I had never been a physical person, I was leery of personal contact, but when I’d finally held Marci’s hand all those years ago, it had been one of the simplest, most comforting things I’d ever felt. I looked down now at her hand in mine and tried to conjure up those same emotions, but it was still wrong, just like last night. I pulled my hand away. She looked sad, or I thought she did. I wondered how I looked.

“We need to find a bus station,” I said, trying to bring my mind back to more pressing issues. “I seriously doubt they have one in a town this small, but you never know. Normally I’d ask in a bank, because there are fewer repercussions that way, but nothing’s going to be open on a Sunday.”

“So let’s ask back there,” said Marci, turning and pointing at the church.

“We can’t just ask anybody,” I said, realizing I would have to explain my system. “People in small towns—”

“Are nice,” said Marci.

“Not to outsiders.”

“The ones in a church will be.”

“Why?” I asked. “Because they’re in a church?”

“Have you ever been to church?”

“I lived upstairs from a chapel,” I said. “I can quote the Bible all day. But people don’t go to—”
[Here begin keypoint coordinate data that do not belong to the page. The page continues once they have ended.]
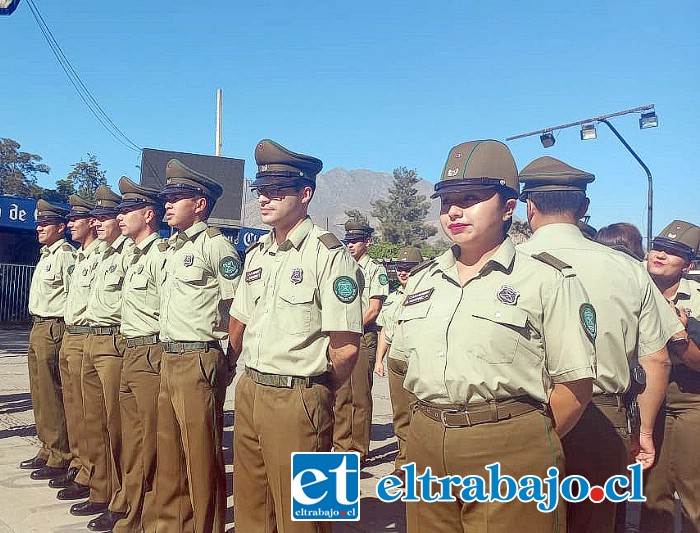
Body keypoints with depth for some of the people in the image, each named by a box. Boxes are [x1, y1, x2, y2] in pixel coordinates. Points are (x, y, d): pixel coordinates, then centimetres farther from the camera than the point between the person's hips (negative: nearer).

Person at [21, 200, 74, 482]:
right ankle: (48, 450, 26)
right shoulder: (45, 255, 18)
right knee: (40, 395, 15)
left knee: (52, 396, -6)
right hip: (38, 329, 10)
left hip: (53, 329, -10)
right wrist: (38, 329, 18)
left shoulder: (66, 255, -12)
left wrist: (60, 328, -16)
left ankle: (60, 458, 3)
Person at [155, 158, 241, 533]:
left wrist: (225, 359, -8)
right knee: (169, 453, 16)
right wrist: (168, 354, 17)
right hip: (169, 360, 9)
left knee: (202, 457, 0)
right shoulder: (174, 249, 17)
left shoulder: (215, 245, -9)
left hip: (199, 362, -9)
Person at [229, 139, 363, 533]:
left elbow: (346, 349, -17)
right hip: (249, 393, 7)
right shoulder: (257, 253, 9)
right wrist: (250, 377, 18)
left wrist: (318, 390, -2)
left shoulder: (329, 254, -14)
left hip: (297, 401, -7)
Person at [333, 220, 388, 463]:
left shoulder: (376, 269, -1)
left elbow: (373, 310, -8)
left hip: (363, 338, -6)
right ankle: (341, 446, 18)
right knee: (341, 396, 9)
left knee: (360, 397, -2)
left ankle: (359, 449, 7)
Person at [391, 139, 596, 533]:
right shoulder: (422, 280, 10)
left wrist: (532, 444, 0)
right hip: (425, 445, 6)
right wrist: (438, 423, 11)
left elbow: (576, 384, -7)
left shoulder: (548, 280, -7)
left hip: (509, 451, -5)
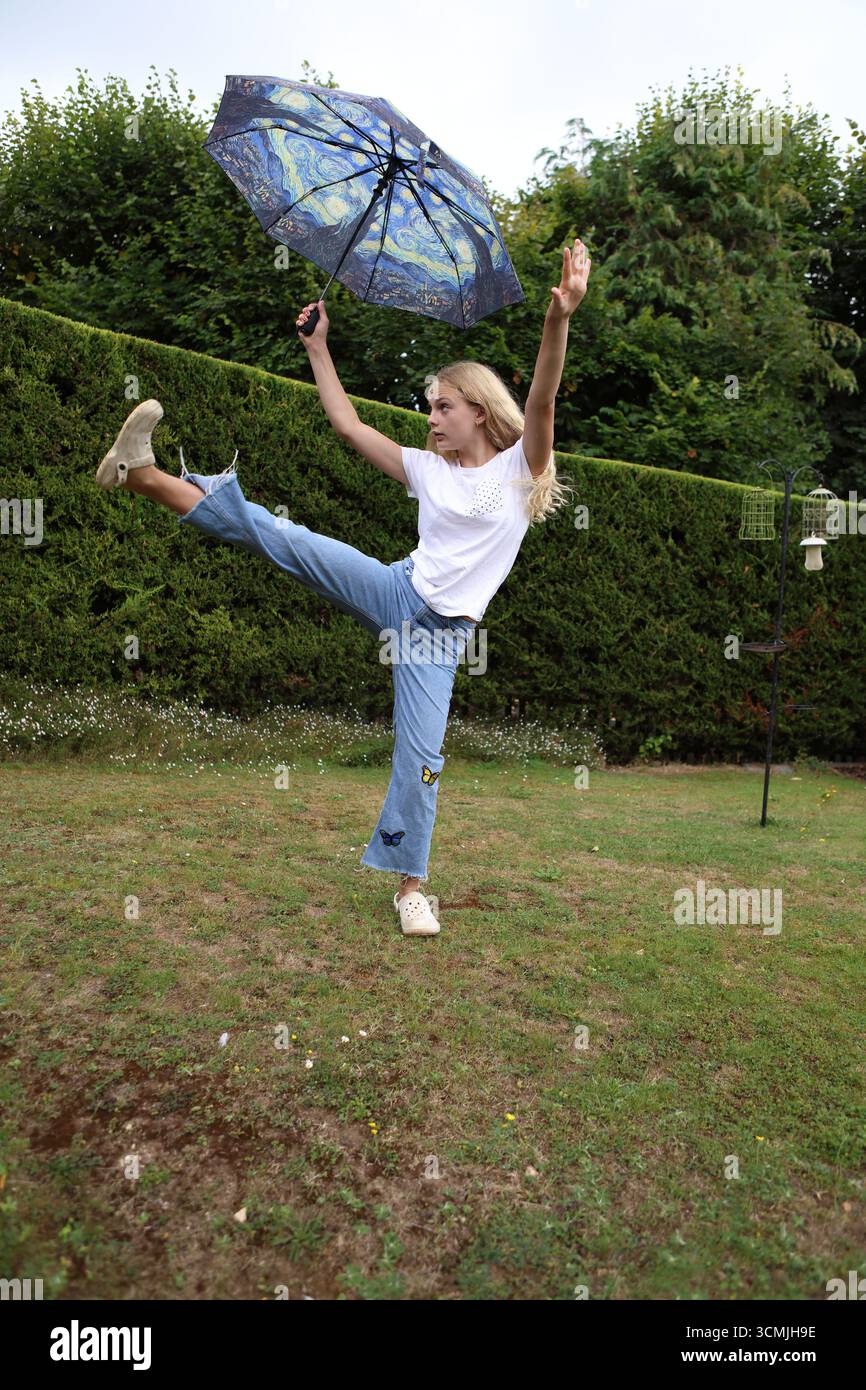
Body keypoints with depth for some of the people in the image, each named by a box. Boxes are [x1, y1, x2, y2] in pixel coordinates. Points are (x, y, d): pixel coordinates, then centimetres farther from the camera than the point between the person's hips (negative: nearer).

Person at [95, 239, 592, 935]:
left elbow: (542, 400, -20)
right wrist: (319, 347, 15)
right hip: (396, 590, 4)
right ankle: (146, 474, -11)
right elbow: (349, 425, 15)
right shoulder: (429, 468, 11)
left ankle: (411, 889, 11)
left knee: (422, 757, -6)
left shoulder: (521, 465, -1)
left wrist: (558, 319, -37)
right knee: (277, 534, -12)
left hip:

“Only the verses about death,” said Marci.

I stopped, staring at her. “What?”

“You can only quote the verses about death,” Marci repeated. “And, I assume, resurrection, which is really the same category.”

I wanted to argue with her, but for every counter I thought of, I was able to prove myself wrong before I even said it out loud. Could I quote a verse that wasn’t about death? No. Weren’t those the only verses in the Bible? Of course not; there had to be other verses about other topics, I’d just only ever heard the ones they use in funerals. For a time is coming when all who are in their graves will hear his voice and come out. Death. “I’ve never thought about religion enough to take it seriously,” I said. “But I don’t remember you being religious, either.”

“Christmas and Easter,” said Marci. “That’s enough to know that the people in a church are good people.”

“But they don’t go to church because they believe it,” I said. “They go because someone died, or because it’s a holiday, or because they’re a pastor and it’s their job.”

“Is it really that hard for you to accept that some people actually believe in something?” asked Marci. “You believe in things—big, build-your-life-around-them things, just like they do. You believe in the Withered. And death.”

“Death’s not a religion.”

“It is for you.”

I scowled and changed the subject. “You haven’t been driven out of a dozen little towns just like this,” I said. “Brooke and I have. Look at us: we’re filthy, we smell horrible, and even those idiots last night could tell we were homeless—what is an adult going to do the instant he sees us like this?”

“Ask if we need help,” Marci insisted.

“And then call the nearest social worker,” I said. “Which means police, which means official reports, which means the FBI finds us.”

“You just don’t know the right people to talk to,” said Marci, and she pulled me back down the street. “Come on, John, this is a church. Have faith.”